#### How to complete this task:
Copy nothing but the lines from the line with "(734, 201) none" to the end of the records, retyped exactly. Pictures stay out.

#### Data:
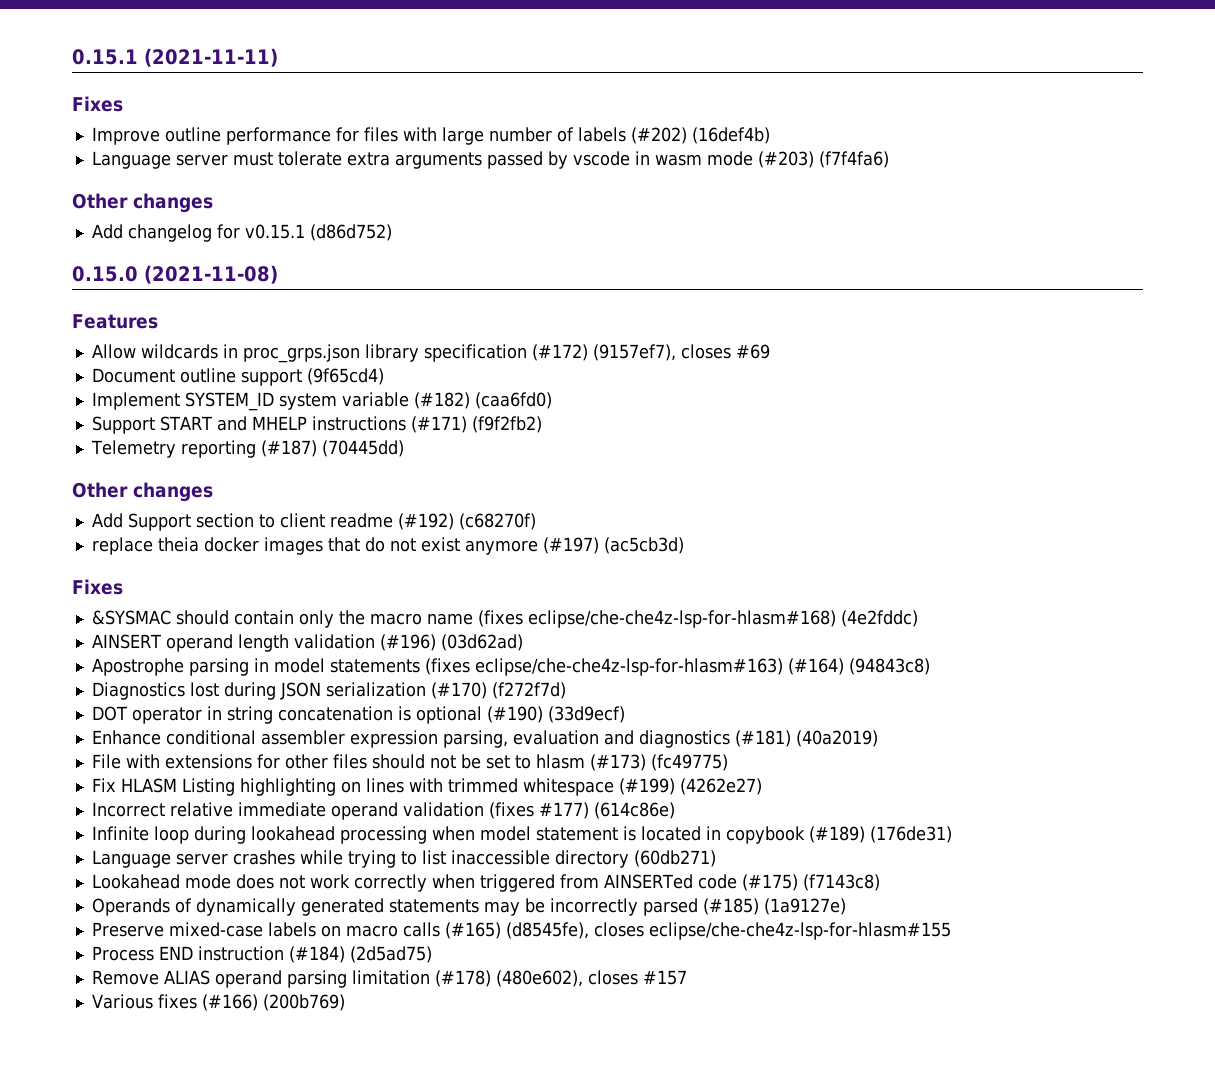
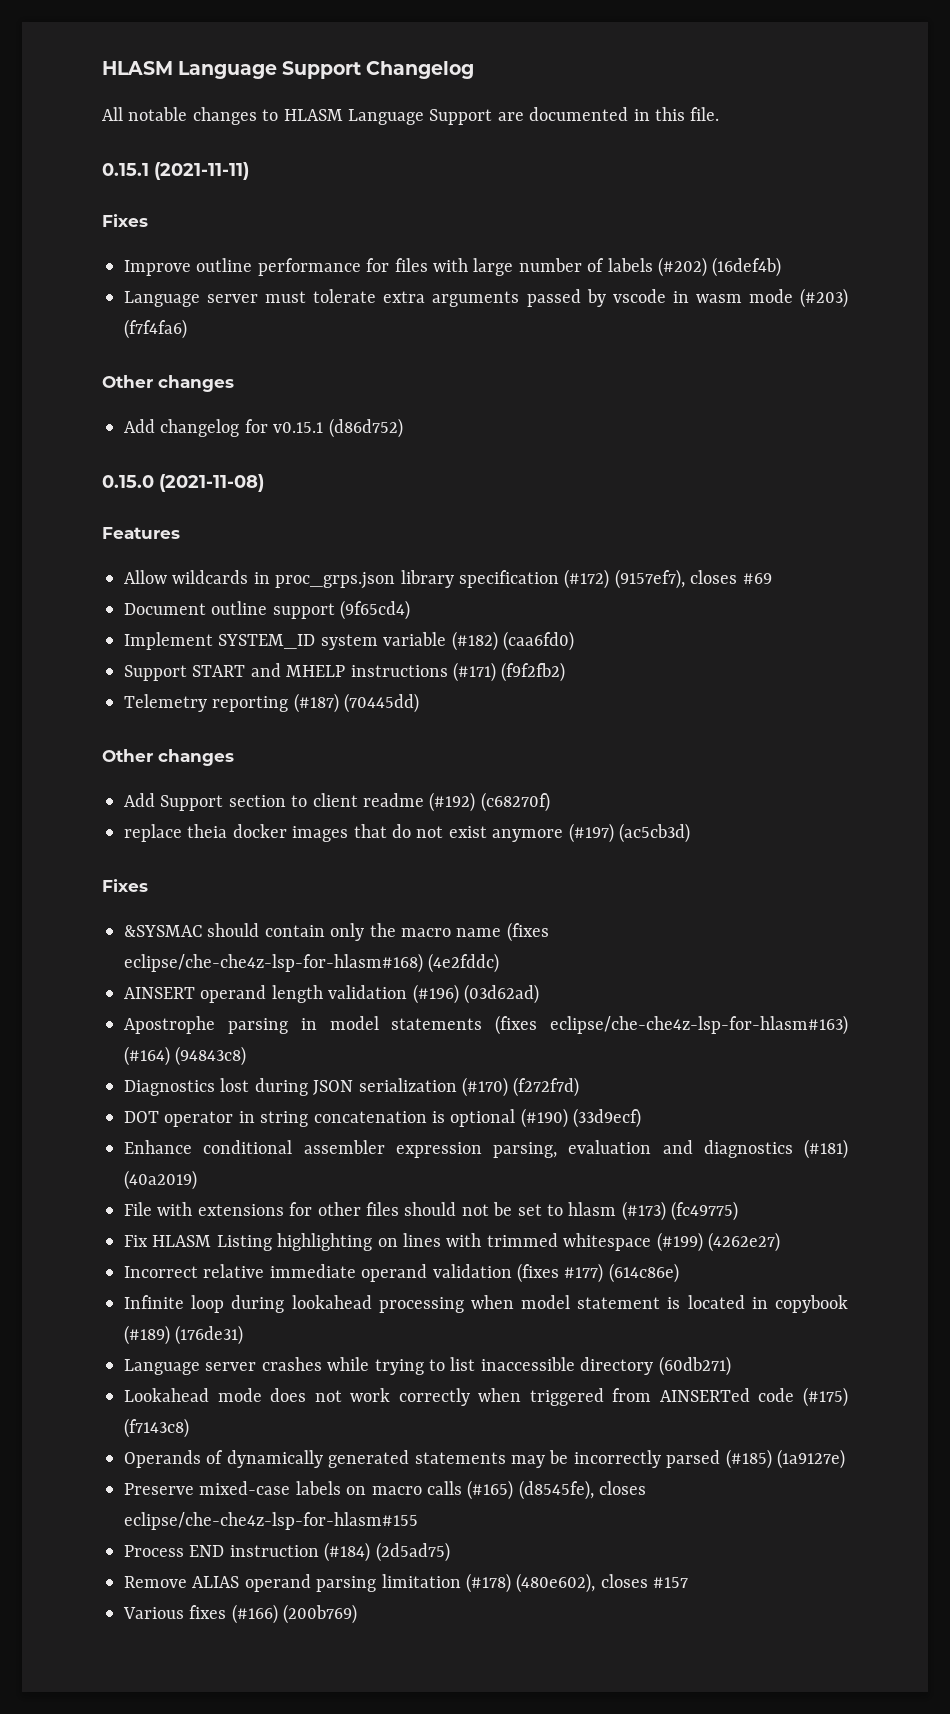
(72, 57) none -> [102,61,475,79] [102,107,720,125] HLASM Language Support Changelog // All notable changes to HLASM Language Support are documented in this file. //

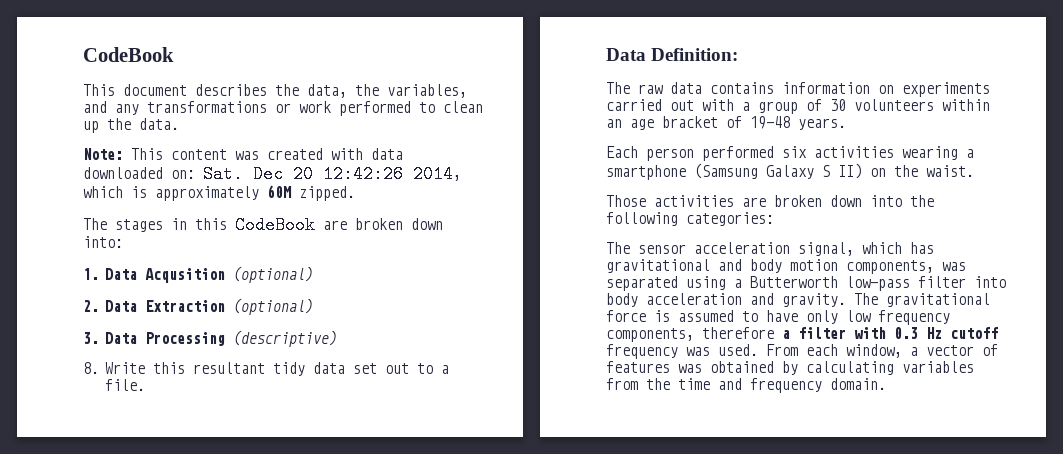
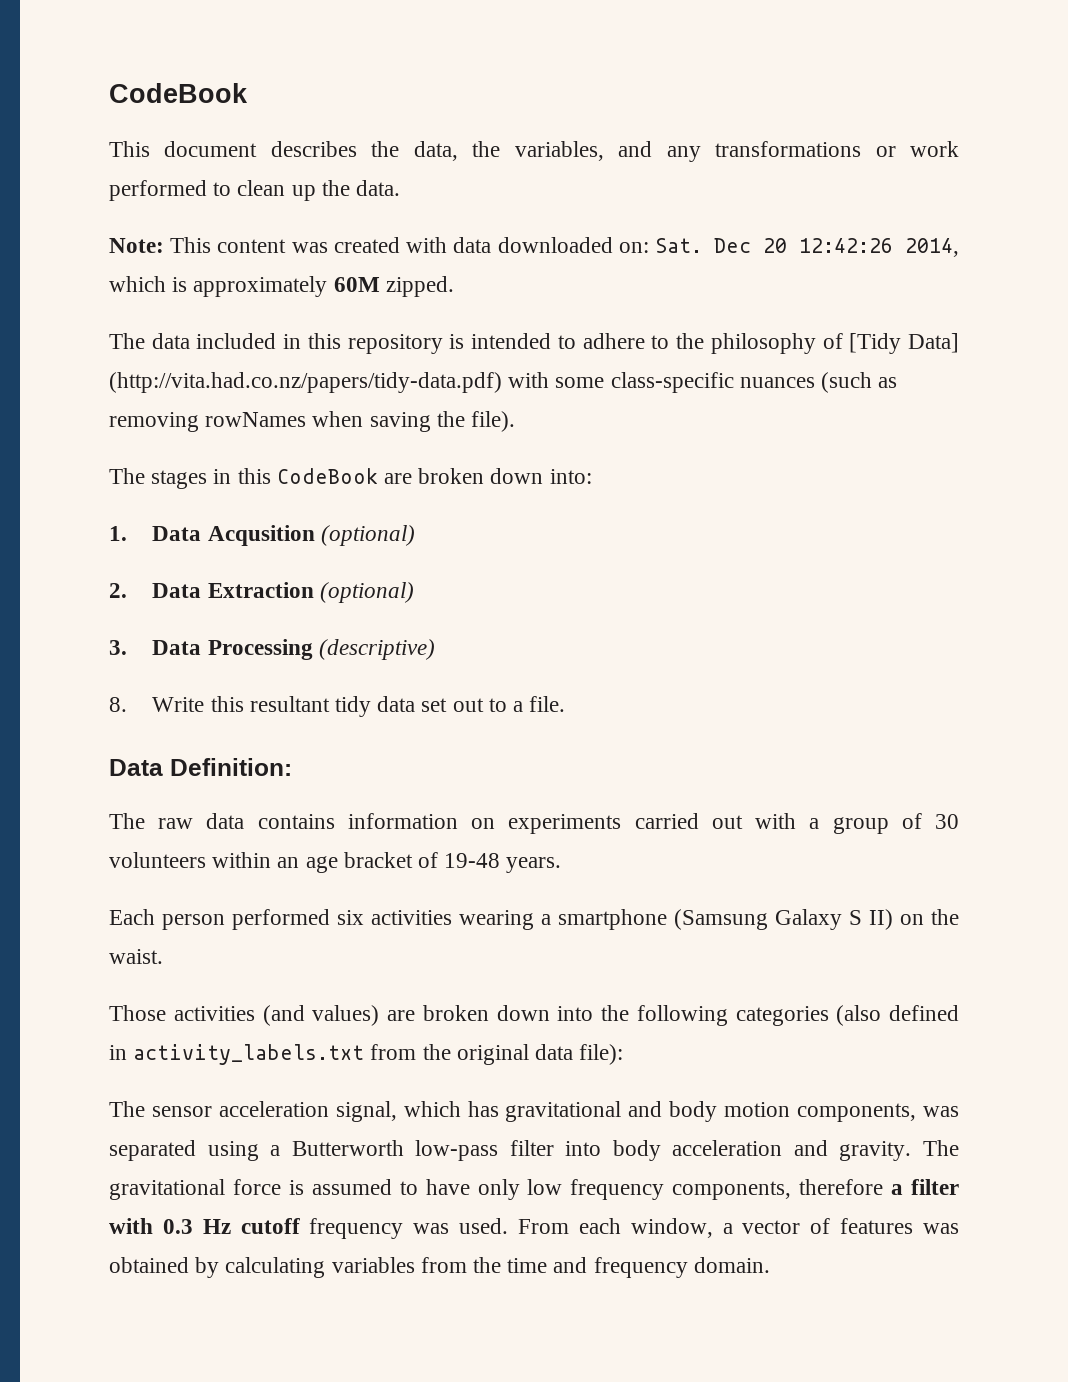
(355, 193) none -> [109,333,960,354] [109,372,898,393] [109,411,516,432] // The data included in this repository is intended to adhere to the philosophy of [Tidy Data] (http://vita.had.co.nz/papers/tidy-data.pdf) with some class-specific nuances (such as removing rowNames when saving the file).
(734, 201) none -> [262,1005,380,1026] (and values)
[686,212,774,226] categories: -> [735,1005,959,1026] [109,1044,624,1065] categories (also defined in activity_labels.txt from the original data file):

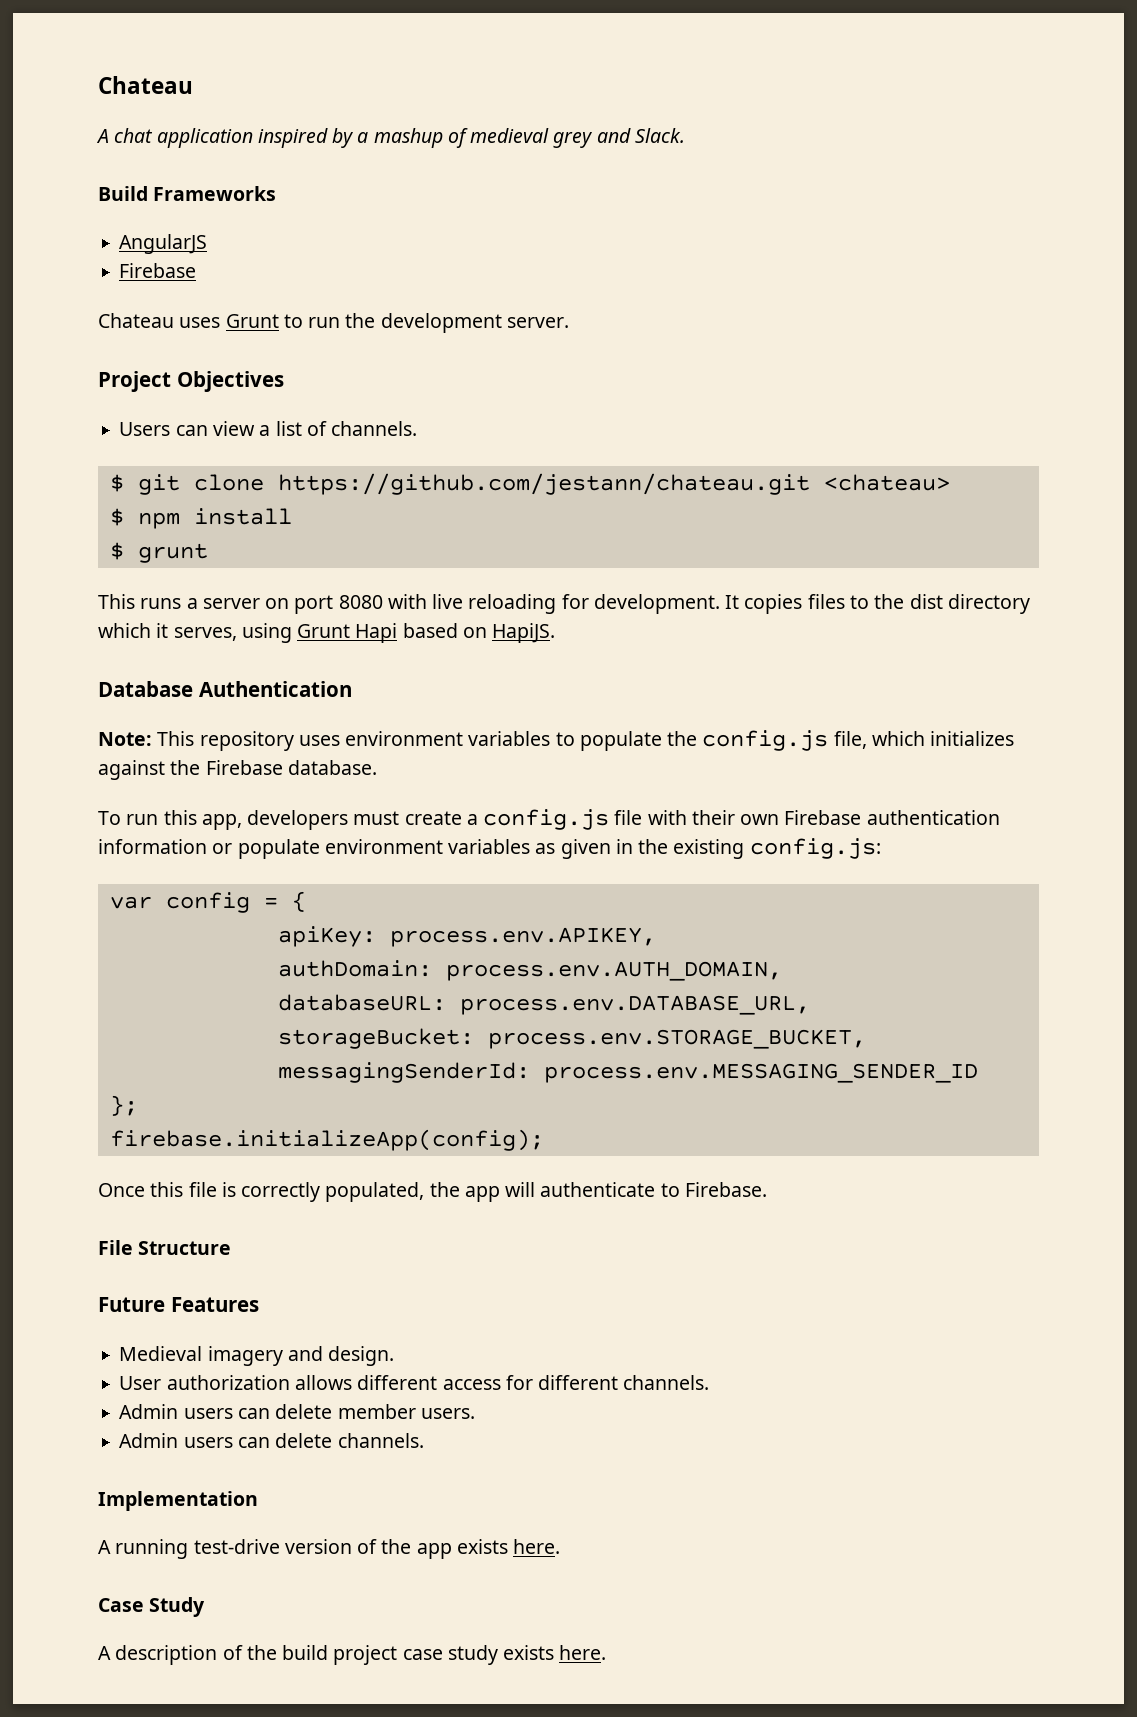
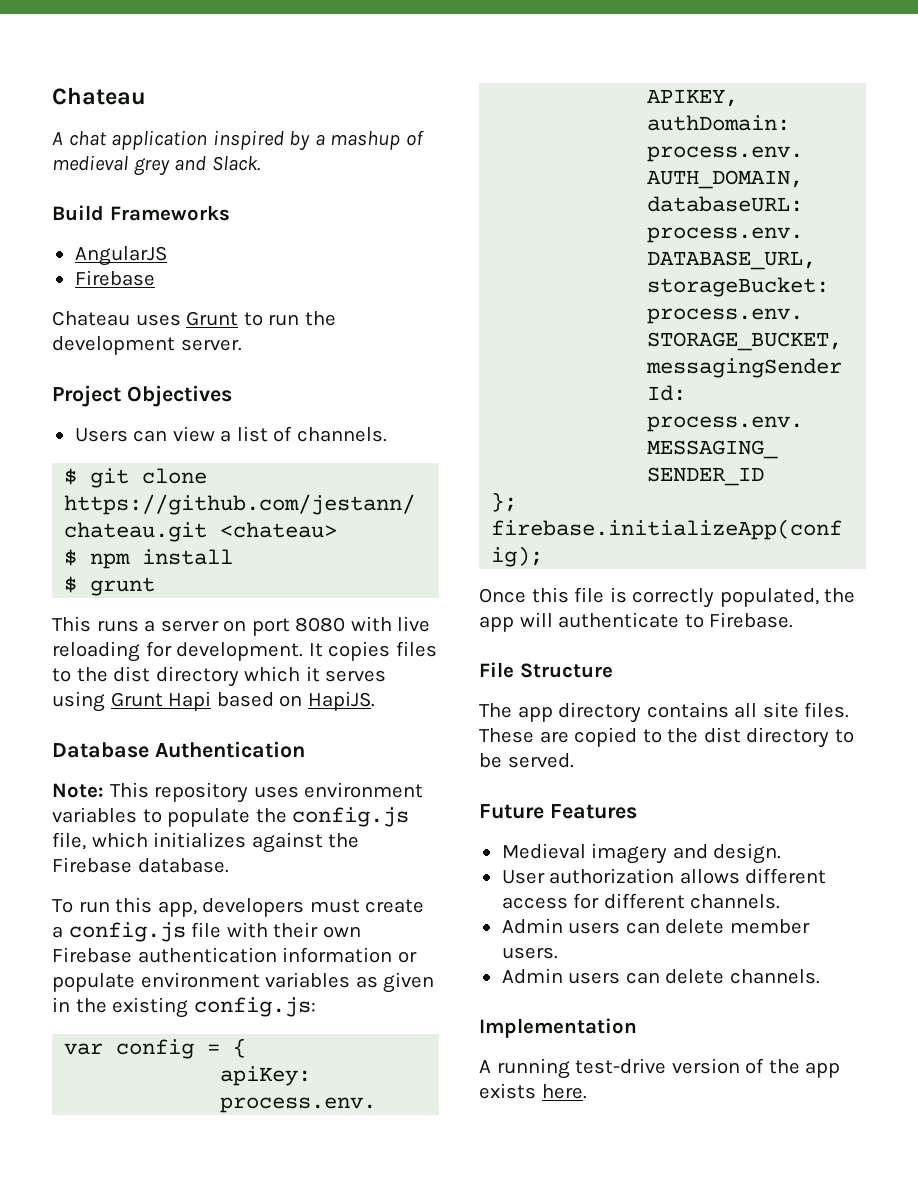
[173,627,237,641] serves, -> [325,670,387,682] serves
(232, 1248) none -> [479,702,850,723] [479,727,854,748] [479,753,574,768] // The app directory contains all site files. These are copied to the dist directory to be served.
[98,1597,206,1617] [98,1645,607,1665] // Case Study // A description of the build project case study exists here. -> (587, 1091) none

#### Exercise solution:
(734, 201) none -> [262,1005,380,1026] (and values)
[686,212,774,226] categories: -> [735,1005,959,1026] [109,1044,624,1065] categories (also defined in activity_labels.txt from the original data file):

[173,627,237,641] serves, -> [325,670,387,682] serves
(232, 1248) none -> [479,702,850,723] [479,727,854,748] [479,753,574,768] // The app directory contains all site files. These are copied to the dist directory to be served.
[98,1597,206,1617] [98,1645,607,1665] // Case Study // A description of the build project case study exists here. -> (587, 1091) none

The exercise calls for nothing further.